Records from a collection:

== Segment start ==

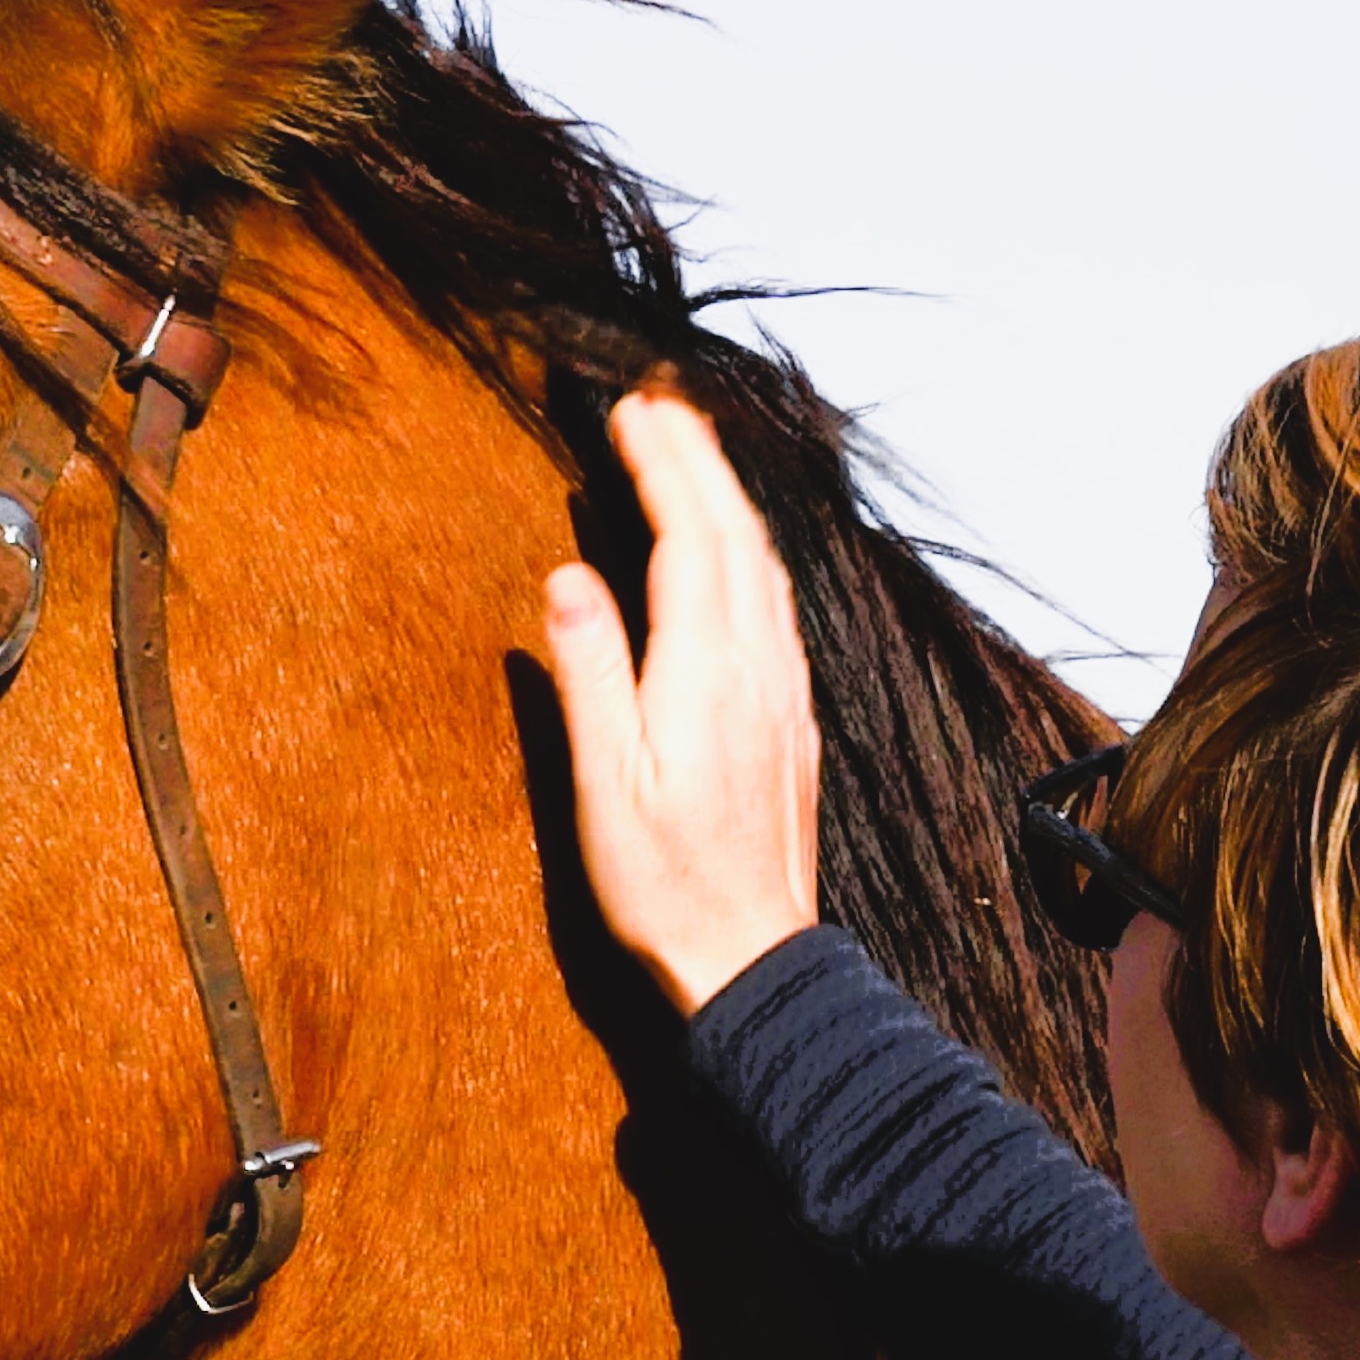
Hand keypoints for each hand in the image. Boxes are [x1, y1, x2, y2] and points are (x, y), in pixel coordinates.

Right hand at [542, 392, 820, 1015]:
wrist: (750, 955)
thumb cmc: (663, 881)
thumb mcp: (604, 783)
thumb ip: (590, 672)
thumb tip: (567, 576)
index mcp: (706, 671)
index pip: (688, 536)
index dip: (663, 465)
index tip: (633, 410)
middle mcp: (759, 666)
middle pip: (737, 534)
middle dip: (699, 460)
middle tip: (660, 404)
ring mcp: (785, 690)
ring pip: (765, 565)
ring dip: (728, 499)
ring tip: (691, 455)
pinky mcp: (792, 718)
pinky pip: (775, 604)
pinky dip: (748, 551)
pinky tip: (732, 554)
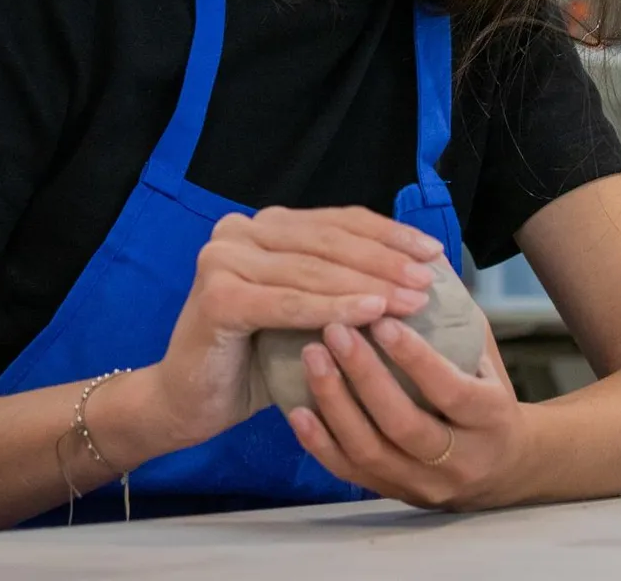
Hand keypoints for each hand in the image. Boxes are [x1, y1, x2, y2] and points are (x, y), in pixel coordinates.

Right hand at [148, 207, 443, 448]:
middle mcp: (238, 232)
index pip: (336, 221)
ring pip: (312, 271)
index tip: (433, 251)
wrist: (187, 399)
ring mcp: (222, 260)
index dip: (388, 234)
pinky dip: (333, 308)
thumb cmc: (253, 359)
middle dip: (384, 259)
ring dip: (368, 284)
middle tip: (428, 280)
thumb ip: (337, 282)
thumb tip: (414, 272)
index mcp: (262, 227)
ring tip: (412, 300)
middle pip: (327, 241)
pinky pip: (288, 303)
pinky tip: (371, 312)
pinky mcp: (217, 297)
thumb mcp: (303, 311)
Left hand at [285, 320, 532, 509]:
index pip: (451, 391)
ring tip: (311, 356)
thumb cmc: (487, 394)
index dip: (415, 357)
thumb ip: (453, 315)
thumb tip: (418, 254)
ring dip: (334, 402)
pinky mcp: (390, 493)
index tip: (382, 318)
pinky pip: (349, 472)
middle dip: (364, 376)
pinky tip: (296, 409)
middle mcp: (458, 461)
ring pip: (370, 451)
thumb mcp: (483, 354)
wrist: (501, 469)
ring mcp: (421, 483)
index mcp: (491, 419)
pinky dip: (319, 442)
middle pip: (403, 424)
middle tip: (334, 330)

== Segment end ==
== Segment start ==

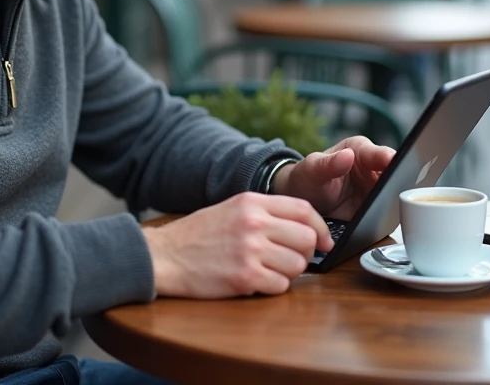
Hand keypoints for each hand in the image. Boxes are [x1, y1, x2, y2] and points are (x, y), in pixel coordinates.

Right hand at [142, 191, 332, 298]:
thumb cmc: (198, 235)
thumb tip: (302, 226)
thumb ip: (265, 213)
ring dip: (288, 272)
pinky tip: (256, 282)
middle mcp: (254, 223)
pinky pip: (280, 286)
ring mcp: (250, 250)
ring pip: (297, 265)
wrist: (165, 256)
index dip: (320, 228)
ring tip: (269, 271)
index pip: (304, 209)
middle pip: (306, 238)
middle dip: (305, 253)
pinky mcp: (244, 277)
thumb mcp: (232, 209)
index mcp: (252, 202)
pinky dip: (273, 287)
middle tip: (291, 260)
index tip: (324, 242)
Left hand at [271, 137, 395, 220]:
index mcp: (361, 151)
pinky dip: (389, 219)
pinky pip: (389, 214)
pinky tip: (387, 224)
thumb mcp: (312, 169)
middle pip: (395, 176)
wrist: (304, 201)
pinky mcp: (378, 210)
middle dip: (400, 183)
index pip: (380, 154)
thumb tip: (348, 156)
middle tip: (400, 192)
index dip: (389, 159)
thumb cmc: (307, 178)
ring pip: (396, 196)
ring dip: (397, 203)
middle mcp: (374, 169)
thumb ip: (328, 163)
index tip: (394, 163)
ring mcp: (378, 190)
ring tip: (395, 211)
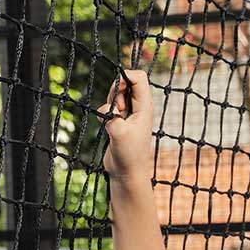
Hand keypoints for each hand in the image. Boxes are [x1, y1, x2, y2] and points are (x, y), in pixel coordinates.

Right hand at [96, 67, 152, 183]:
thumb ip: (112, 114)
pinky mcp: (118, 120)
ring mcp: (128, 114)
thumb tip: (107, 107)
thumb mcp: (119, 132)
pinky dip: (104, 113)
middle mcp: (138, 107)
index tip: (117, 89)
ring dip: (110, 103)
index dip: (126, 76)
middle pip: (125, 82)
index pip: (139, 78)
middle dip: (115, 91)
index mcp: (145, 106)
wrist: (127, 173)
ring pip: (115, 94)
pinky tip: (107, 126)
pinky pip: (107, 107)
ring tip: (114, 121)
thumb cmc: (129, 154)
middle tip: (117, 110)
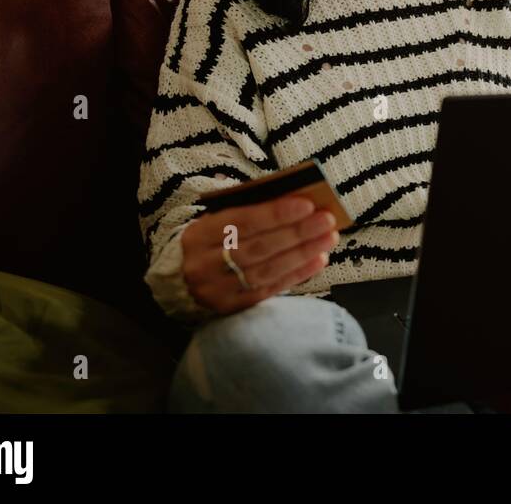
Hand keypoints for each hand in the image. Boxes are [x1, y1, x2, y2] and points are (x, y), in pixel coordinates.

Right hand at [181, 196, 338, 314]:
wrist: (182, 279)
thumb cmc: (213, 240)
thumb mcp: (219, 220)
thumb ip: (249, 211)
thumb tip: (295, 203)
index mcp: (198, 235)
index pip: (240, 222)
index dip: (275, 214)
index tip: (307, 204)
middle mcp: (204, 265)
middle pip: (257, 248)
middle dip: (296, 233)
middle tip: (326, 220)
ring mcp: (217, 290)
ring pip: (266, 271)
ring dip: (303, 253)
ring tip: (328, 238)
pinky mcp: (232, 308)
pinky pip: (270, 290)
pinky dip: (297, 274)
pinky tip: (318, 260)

== Segment end ==
== Segment start ==

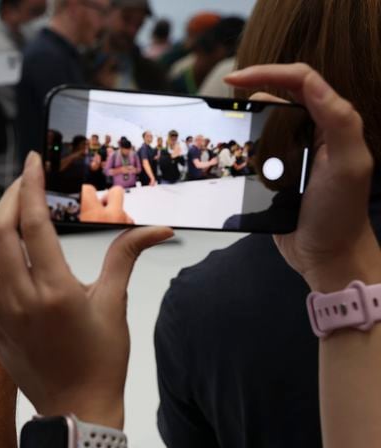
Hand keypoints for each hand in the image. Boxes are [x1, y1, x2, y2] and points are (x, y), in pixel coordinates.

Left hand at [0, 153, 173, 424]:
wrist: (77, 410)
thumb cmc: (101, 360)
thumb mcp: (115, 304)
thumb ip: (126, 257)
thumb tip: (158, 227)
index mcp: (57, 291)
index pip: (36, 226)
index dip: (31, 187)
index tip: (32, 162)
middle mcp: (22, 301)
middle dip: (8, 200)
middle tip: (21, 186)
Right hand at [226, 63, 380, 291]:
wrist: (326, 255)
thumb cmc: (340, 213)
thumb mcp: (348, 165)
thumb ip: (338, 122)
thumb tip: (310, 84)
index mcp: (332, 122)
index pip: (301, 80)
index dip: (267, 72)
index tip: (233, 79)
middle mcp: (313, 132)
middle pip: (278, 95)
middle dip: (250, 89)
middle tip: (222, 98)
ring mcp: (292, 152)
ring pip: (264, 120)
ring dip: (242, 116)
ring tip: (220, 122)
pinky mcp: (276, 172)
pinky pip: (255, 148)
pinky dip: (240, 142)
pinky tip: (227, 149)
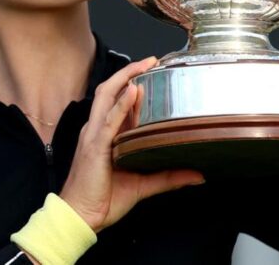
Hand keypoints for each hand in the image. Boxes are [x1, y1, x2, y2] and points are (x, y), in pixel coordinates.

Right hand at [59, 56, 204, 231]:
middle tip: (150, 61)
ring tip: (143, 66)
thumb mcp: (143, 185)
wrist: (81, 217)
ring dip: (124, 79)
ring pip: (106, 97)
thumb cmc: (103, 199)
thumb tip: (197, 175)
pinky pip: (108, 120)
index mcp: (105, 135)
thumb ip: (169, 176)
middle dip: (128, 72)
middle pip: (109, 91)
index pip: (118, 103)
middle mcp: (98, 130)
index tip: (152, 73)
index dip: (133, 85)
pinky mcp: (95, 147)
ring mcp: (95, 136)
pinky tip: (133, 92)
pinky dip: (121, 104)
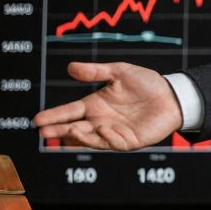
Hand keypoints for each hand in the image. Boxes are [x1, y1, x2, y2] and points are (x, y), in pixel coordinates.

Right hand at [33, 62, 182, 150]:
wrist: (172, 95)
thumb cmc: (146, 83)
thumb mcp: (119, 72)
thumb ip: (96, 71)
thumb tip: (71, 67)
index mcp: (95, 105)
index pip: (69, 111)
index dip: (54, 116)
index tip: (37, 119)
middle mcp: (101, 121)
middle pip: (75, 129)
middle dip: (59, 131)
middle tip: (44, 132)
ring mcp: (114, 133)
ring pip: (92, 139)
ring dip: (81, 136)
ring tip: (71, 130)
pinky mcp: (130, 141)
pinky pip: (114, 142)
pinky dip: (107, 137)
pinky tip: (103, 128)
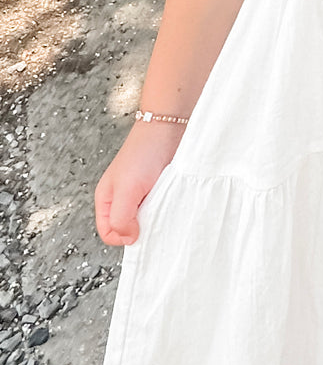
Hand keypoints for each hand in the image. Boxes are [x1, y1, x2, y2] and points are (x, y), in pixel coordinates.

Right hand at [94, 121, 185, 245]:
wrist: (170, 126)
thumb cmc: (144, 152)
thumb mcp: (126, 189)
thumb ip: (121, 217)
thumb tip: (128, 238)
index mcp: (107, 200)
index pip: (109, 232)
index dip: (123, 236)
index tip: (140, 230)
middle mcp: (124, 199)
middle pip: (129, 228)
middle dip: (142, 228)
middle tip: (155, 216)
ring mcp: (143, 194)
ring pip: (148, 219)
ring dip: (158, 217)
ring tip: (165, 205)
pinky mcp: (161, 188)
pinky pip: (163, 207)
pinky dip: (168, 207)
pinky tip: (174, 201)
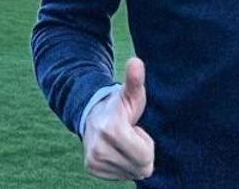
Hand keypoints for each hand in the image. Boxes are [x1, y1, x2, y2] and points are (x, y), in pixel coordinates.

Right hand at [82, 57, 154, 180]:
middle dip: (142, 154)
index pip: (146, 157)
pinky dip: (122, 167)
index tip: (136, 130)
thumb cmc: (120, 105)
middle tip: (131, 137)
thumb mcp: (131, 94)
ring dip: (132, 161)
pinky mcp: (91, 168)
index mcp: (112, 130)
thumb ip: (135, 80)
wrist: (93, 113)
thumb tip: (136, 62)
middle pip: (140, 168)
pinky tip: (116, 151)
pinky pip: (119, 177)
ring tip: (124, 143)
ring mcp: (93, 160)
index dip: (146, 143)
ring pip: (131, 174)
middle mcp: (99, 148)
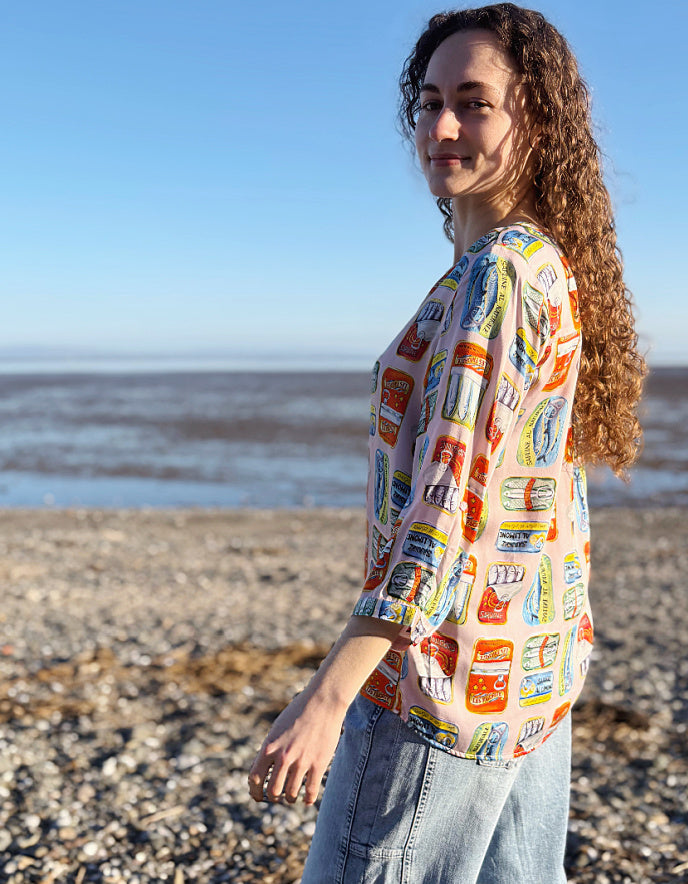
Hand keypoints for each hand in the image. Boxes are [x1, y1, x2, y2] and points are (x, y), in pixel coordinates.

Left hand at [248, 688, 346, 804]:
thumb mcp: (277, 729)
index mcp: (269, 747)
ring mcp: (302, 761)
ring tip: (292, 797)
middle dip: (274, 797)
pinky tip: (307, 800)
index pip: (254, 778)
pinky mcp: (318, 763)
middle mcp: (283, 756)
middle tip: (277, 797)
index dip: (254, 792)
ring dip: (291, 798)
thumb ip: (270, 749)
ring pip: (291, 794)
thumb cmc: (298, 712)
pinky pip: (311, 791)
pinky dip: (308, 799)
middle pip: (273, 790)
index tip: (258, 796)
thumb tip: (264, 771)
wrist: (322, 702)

== Segment end ==

Only the lines above from the one containing "ring pip: (106, 97)" through the one containing "middle mcp: (124, 199)" should be returned, verbatim and inclusive, with pictures excluded.

ring pip: (106, 97)
thumb cmc: (103, 199)
thumb tip: (197, 175)
pinky pip: (108, 120)
index mcp: (105, 135)
thumb ip: (169, 176)
middle dip: (128, 72)
middle pip: (109, 91)
index pip: (118, 103)
middle mcp: (98, 130)
index tip: (152, 73)
index dip: (133, 85)
pinky mcp: (95, 147)
ring mcp: (95, 136)
pinky tip: (133, 92)
pinky dip: (121, 104)
Hand keypoints for each hand in the image. Boxes are [x1, y1, x2, y2] and points are (x, y), in pixel coordinates.

Right hand at [33, 62, 182, 150]:
wrist: (172, 95)
thumb cmc: (146, 83)
thumb mcp: (119, 72)
thumb ip: (96, 71)
thumb tip: (71, 67)
index mcp: (95, 105)
index pip: (69, 111)
index dip: (54, 116)
index tip: (37, 119)
middle mcp: (101, 121)
middle pip: (75, 129)
middle dip: (59, 131)
middle tip: (44, 132)
ring mcp: (114, 133)
ring pip: (92, 139)
ring dip: (81, 136)
ring tip: (71, 130)
pinky mcp: (130, 141)
pinky pip: (114, 142)
pinky dip: (107, 137)
pinky tip: (103, 128)
Hand keypoints for each hand in the image. Boxes are [x1, y1, x2, y2] and points are (x, y), in pixel coordinates.

Right hand at [94, 121, 185, 245]:
wrist: (170, 126)
thumb cmc: (144, 152)
thumb mcp: (126, 189)
thumb ip: (121, 217)
thumb tip: (128, 238)
index mcp: (107, 200)
index pip: (109, 232)
index dip: (123, 236)
index tip: (140, 230)
middle mcp: (124, 199)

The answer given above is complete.